Glad to see feedback from real users. My company was pitched by Paradox [1] to use their chatbot and this bizarre questionnaire to hire SW.
Their solution target mostly McDonalds workers and other bluecollar, where I believe it's "okeish to put human beings thru the mud first".
They claim [2] there is science behind it, but me and my partner's feedback was it will never work for IT workers.
Selecting people with low self-worth that can be easily broken. You don't want a free thinker with vocal opinions and entitlement (warranted or not) working at your McDonalds - you want a drone that is just good enough to do the job.
Hiring process often is a reflection of work culture. Shitty process will remove candidates that won't fit the culture.
I think most of the jobs that use this kind of filtering are also low wage / low prestige where churn and training represent a significant fraction of the labor cost. So they are probably simply selecting for a certain degree of precarity & economic desperation, trying to exclude people who are looking for a little extra money to meet personal goals or fill periods between better paid work.

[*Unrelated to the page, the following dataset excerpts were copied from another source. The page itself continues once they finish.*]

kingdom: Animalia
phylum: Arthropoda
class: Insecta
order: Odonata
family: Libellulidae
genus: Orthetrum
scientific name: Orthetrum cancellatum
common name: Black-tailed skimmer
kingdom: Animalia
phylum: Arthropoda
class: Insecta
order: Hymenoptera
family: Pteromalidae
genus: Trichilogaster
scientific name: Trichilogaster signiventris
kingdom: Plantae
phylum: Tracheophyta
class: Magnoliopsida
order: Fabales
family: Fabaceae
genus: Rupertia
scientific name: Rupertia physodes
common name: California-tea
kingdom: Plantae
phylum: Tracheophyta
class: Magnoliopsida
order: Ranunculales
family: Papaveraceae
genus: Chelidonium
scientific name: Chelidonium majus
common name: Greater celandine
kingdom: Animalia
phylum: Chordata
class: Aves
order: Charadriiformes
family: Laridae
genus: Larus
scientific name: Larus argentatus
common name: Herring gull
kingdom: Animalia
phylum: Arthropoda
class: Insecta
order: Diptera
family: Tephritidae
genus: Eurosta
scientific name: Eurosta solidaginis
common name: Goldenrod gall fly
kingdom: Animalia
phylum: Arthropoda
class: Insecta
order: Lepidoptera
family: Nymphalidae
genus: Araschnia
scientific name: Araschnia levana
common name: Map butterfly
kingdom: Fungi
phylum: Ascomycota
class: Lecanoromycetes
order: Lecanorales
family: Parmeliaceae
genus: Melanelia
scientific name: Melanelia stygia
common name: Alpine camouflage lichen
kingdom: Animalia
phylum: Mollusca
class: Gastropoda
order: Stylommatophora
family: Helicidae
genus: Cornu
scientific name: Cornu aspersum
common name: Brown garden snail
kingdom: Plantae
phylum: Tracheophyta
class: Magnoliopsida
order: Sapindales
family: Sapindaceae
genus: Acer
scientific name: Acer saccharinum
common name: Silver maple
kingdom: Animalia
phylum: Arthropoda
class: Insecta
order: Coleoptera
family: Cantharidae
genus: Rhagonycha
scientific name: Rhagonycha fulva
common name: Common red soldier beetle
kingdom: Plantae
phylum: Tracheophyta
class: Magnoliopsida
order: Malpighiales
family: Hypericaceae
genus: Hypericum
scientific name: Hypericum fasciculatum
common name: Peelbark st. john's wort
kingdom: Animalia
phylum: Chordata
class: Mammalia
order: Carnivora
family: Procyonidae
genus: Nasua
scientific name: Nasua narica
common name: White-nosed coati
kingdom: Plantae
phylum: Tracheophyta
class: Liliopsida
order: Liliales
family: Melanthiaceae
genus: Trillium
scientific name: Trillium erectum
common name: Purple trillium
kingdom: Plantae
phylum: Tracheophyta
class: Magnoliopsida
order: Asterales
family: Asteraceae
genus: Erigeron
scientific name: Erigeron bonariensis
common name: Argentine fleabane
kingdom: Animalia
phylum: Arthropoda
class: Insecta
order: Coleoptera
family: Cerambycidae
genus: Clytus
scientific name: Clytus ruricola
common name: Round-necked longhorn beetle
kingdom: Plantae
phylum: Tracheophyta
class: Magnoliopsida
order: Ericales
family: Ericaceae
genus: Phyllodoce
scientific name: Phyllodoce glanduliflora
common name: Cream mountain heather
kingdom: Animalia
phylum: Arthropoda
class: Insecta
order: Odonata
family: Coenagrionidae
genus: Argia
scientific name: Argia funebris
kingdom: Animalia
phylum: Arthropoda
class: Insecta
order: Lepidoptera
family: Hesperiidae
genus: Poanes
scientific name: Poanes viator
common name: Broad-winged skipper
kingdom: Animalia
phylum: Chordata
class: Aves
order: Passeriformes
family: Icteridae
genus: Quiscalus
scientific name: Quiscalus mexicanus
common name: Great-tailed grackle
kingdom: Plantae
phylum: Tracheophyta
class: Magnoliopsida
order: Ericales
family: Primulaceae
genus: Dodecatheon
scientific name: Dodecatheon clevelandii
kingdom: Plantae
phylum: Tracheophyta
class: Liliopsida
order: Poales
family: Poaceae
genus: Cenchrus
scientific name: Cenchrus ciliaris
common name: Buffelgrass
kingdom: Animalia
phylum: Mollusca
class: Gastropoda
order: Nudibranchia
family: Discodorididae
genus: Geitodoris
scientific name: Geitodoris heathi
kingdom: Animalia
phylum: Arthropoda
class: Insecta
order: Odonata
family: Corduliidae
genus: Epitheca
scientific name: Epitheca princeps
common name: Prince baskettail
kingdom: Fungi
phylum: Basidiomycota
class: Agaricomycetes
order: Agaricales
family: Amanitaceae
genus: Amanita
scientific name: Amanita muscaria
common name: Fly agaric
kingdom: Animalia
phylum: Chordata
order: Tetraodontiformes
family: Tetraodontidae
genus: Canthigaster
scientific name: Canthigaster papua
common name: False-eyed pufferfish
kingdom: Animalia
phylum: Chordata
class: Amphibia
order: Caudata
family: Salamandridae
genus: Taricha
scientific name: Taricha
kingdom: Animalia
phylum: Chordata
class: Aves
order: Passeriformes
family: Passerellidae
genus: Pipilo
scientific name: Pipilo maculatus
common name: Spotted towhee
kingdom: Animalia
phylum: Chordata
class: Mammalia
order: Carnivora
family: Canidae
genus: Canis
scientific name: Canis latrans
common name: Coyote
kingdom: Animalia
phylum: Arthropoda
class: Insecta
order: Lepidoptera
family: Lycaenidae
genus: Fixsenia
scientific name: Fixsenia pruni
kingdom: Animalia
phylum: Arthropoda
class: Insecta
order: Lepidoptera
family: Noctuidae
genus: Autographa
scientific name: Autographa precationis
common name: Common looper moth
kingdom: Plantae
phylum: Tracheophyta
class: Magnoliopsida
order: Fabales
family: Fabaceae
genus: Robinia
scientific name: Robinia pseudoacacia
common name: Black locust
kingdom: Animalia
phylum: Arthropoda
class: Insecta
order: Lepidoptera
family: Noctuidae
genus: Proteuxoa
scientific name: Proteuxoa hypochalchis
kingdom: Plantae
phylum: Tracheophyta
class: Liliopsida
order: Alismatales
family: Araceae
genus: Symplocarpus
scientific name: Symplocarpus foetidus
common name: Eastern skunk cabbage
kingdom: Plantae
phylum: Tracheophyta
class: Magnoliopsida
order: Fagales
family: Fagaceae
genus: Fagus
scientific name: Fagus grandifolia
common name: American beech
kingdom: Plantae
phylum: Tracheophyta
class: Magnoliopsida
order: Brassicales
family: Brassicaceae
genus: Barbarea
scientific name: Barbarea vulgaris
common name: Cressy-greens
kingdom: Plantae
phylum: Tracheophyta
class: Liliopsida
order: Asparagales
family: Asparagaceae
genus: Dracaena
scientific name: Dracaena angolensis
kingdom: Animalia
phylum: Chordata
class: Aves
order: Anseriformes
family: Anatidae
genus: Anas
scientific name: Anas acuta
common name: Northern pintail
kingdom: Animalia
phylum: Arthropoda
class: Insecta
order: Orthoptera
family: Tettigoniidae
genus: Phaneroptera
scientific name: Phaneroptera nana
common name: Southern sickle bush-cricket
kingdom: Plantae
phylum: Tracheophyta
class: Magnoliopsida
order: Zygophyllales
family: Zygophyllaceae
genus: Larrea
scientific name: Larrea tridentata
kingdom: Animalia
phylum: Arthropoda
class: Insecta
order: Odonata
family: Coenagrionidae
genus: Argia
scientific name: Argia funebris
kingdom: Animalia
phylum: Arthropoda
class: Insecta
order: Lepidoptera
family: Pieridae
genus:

I'm trying to phrase this neutrally but IMO this motive is just as bad.
I too miss when a job could just be agreed upon labor for income and not this attempt to shackle a worker to some quasi indentured servitude.
There's that meme of "no one wants to work anymore" and meanwhile these entry level labor jobs act like they want to test for government clearance just to flip a burger or deliver mail.
I took a more general test at a job agency, as there was warehouse work, cleaning, assembly line and so on available.
I argued at the end that I had 100%, since 295 × 3 (or something) could not possibly be the answer given on the answer sheet, as the last digit wasn't 5.
They eventually found a calculator and found their answer sheet was wrong. Supposedly, no-one had noticed before, though now I wonder if it's possible it was a test of personality.
Probably not, as many people probably would find that question difficult on a test with questions like "Put Smith, Jones and Patel in alphabetical order".